Include in the output the line containing "index dip: (130, 105)" and each subsequent line of the records, through the end, transcribed exactly. Add nothing else.

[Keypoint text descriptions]
=== Section Start ===

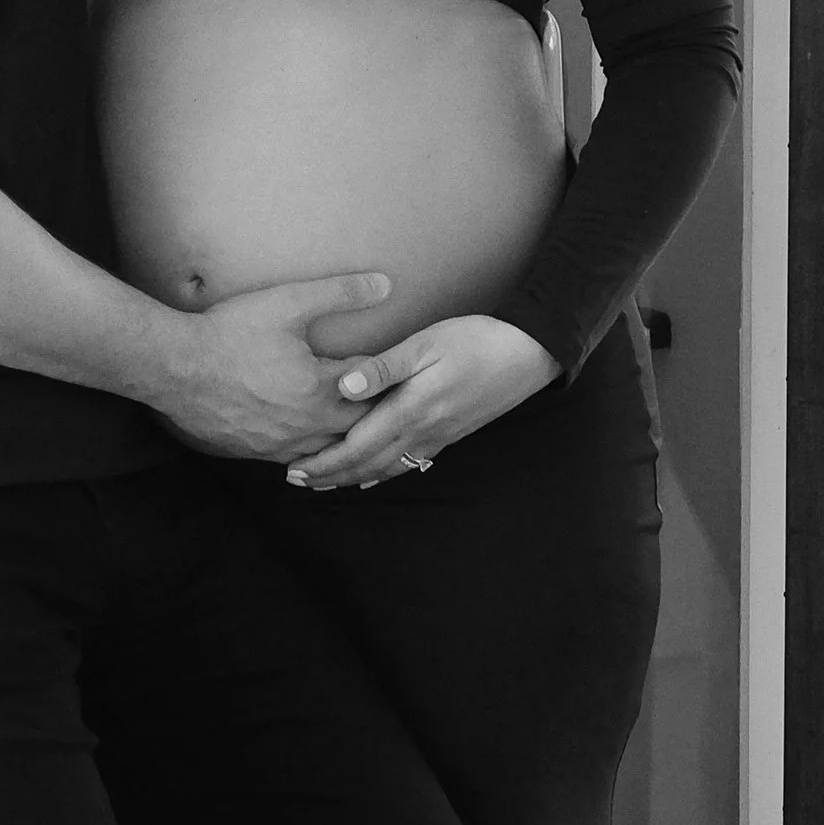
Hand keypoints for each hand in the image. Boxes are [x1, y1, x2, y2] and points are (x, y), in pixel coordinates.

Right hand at [154, 272, 393, 462]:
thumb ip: (340, 293)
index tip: (402, 371)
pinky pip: (297, 461)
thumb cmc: (230, 333)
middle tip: (389, 402)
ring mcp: (281, 445)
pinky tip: (313, 442)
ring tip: (358, 428)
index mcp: (321, 390)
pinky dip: (313, 452)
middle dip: (373, 413)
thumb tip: (384, 284)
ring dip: (344, 439)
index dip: (388, 377)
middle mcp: (307, 426)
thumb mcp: (288, 303)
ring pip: (330, 453)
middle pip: (359, 429)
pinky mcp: (257, 454)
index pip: (372, 388)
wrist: (175, 368)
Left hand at [283, 315, 558, 491]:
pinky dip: (384, 474)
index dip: (324, 462)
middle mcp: (422, 433)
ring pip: (387, 469)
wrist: (529, 354)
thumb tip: (342, 387)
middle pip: (366, 464)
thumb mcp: (426, 344)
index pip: (356, 446)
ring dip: (352, 478)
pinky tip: (372, 477)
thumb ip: (383, 367)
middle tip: (296, 481)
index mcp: (410, 410)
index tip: (294, 469)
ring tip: (325, 483)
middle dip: (330, 476)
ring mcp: (437, 438)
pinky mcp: (450, 435)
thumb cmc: (476, 340)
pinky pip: (409, 464)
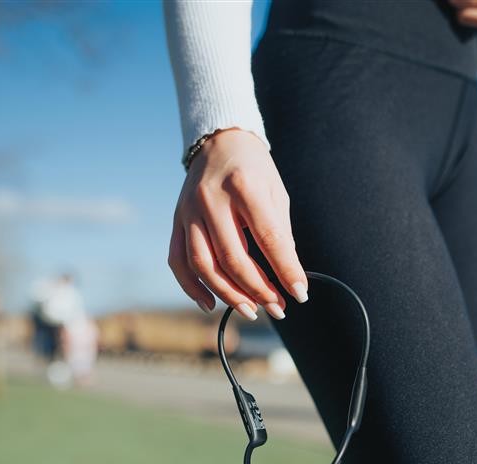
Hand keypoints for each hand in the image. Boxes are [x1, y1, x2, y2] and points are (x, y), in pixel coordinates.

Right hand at [168, 128, 307, 320]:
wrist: (218, 141)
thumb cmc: (254, 169)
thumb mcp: (276, 193)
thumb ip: (279, 232)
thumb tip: (286, 275)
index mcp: (244, 186)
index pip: (268, 238)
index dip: (286, 270)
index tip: (300, 294)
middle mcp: (211, 199)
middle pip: (232, 257)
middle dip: (258, 289)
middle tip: (278, 307)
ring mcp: (188, 211)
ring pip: (203, 265)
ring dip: (228, 294)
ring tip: (252, 310)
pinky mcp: (176, 220)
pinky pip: (178, 261)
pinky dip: (192, 287)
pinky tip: (211, 304)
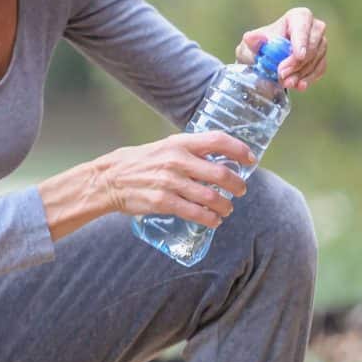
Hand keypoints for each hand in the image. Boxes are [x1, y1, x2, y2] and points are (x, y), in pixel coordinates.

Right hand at [94, 133, 255, 228]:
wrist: (111, 179)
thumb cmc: (141, 162)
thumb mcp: (166, 146)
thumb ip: (191, 150)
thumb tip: (220, 157)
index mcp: (180, 143)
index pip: (218, 140)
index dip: (239, 149)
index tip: (250, 159)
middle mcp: (177, 160)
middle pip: (221, 173)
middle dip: (237, 184)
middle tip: (241, 190)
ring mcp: (171, 182)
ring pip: (211, 197)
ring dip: (226, 205)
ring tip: (228, 209)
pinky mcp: (164, 202)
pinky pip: (195, 213)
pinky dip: (210, 219)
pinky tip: (214, 220)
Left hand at [236, 6, 326, 89]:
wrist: (264, 62)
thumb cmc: (260, 48)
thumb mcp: (251, 44)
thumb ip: (252, 41)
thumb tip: (251, 37)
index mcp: (298, 17)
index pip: (303, 25)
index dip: (302, 40)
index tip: (298, 56)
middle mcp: (313, 28)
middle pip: (312, 45)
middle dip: (297, 63)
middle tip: (282, 74)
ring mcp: (320, 44)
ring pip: (316, 59)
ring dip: (301, 73)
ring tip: (285, 82)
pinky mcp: (321, 59)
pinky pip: (319, 70)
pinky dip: (308, 79)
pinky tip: (298, 85)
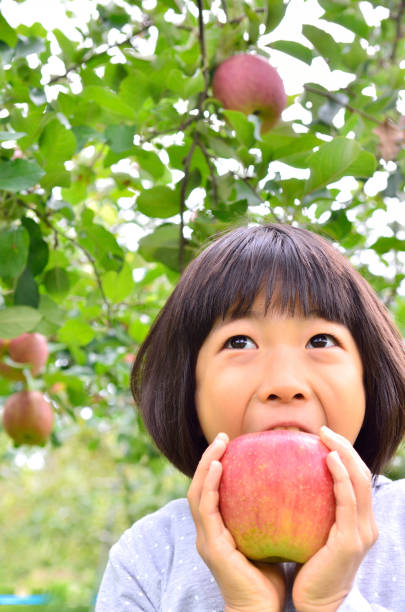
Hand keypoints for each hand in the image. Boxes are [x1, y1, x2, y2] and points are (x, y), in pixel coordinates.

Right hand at [187, 433, 285, 611]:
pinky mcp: (212, 546)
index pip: (211, 493)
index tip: (231, 446)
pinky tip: (221, 467)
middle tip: (224, 437)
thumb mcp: (267, 540)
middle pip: (199, 487)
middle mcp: (207, 533)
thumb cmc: (268, 579)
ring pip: (197, 494)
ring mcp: (206, 540)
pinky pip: (206, 510)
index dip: (216, 468)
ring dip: (206, 466)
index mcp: (217, 531)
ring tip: (220, 445)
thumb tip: (292, 490)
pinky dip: (210, 486)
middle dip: (208, 460)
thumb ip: (269, 518)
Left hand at [292, 426, 377, 611]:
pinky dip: (341, 476)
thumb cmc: (307, 569)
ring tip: (326, 436)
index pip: (357, 479)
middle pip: (362, 474)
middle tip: (323, 430)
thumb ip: (310, 511)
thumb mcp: (312, 534)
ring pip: (360, 481)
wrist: (314, 606)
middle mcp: (365, 525)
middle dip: (345, 447)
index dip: (345, 455)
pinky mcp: (350, 541)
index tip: (324, 437)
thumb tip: (285, 483)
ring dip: (344, 454)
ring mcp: (361, 533)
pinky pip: (347, 500)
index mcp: (358, 522)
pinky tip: (328, 459)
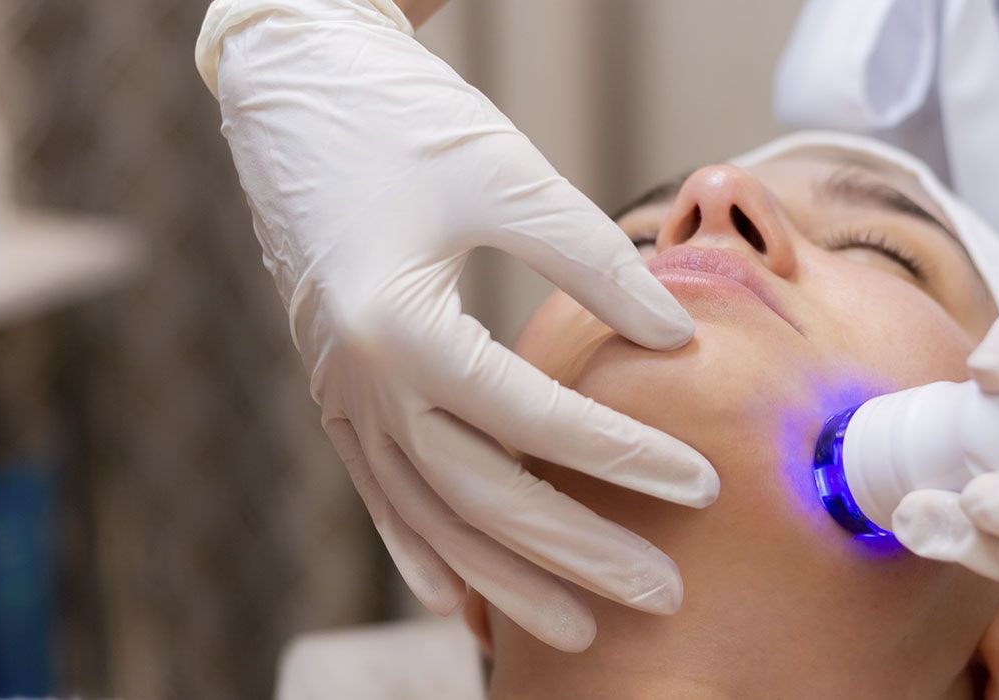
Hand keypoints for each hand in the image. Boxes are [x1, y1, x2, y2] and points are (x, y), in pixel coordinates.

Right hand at [198, 0, 717, 650]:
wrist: (296, 89)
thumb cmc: (403, 122)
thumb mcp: (508, 177)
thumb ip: (594, 262)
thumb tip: (676, 339)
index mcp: (399, 326)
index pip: (530, 419)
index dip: (622, 456)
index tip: (702, 482)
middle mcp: (359, 381)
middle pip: (478, 496)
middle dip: (574, 554)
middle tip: (660, 592)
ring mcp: (338, 395)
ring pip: (427, 515)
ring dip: (505, 579)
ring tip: (579, 627)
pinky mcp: (334, 393)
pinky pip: (379, 495)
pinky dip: (421, 551)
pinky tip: (456, 598)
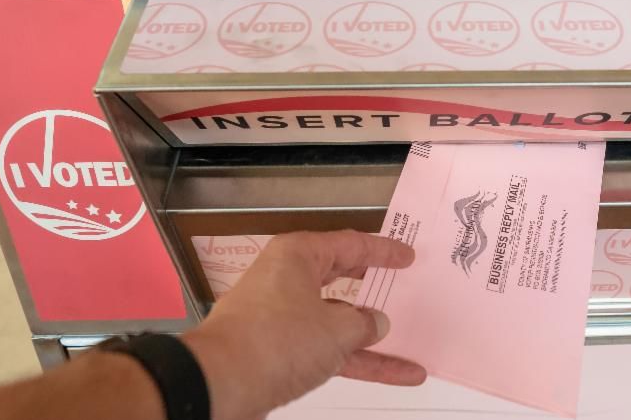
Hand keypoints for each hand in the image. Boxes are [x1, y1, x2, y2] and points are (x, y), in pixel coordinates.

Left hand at [182, 230, 426, 419]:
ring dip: (372, 336)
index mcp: (297, 257)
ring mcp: (282, 318)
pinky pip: (327, 350)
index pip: (350, 244)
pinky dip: (358, 361)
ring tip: (410, 344)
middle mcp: (287, 281)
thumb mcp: (337, 329)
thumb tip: (376, 323)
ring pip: (337, 322)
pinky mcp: (279, 351)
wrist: (221, 385)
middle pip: (342, 280)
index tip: (406, 256)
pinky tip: (393, 373)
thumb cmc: (274, 341)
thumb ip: (364, 323)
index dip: (383, 250)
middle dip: (375, 289)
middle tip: (402, 286)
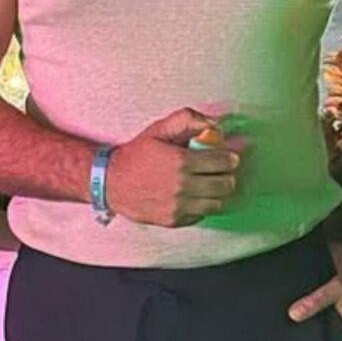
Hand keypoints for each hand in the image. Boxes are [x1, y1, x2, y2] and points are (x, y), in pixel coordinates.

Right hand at [106, 107, 241, 226]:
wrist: (111, 182)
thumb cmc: (137, 155)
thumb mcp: (160, 129)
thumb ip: (188, 120)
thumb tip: (214, 124)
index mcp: (181, 162)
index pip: (223, 162)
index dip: (230, 158)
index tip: (230, 157)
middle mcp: (182, 186)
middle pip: (225, 184)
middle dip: (228, 175)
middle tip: (222, 170)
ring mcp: (179, 206)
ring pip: (218, 203)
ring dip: (218, 192)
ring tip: (211, 184)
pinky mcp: (174, 220)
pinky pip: (202, 214)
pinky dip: (203, 205)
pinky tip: (195, 195)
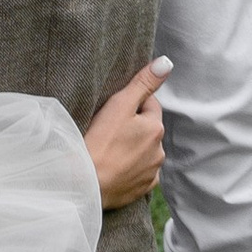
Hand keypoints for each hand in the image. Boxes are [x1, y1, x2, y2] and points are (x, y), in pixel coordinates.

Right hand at [84, 58, 169, 208]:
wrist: (85, 184)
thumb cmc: (99, 141)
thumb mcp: (120, 105)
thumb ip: (143, 83)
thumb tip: (166, 62)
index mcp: (155, 128)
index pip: (149, 105)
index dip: (130, 105)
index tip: (111, 112)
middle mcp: (160, 151)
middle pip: (147, 129)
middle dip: (133, 127)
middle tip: (107, 131)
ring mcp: (152, 172)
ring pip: (144, 151)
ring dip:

=== Section End ===

- _Response_
index dip: (130, 105)
index tip: (111, 112)
middle mcp: (160, 151)
middle pip: (147, 129)
middle dip: (133, 127)
middle tip: (107, 131)
ring mcp: (152, 172)
ring pip: (144, 151)
ring dip:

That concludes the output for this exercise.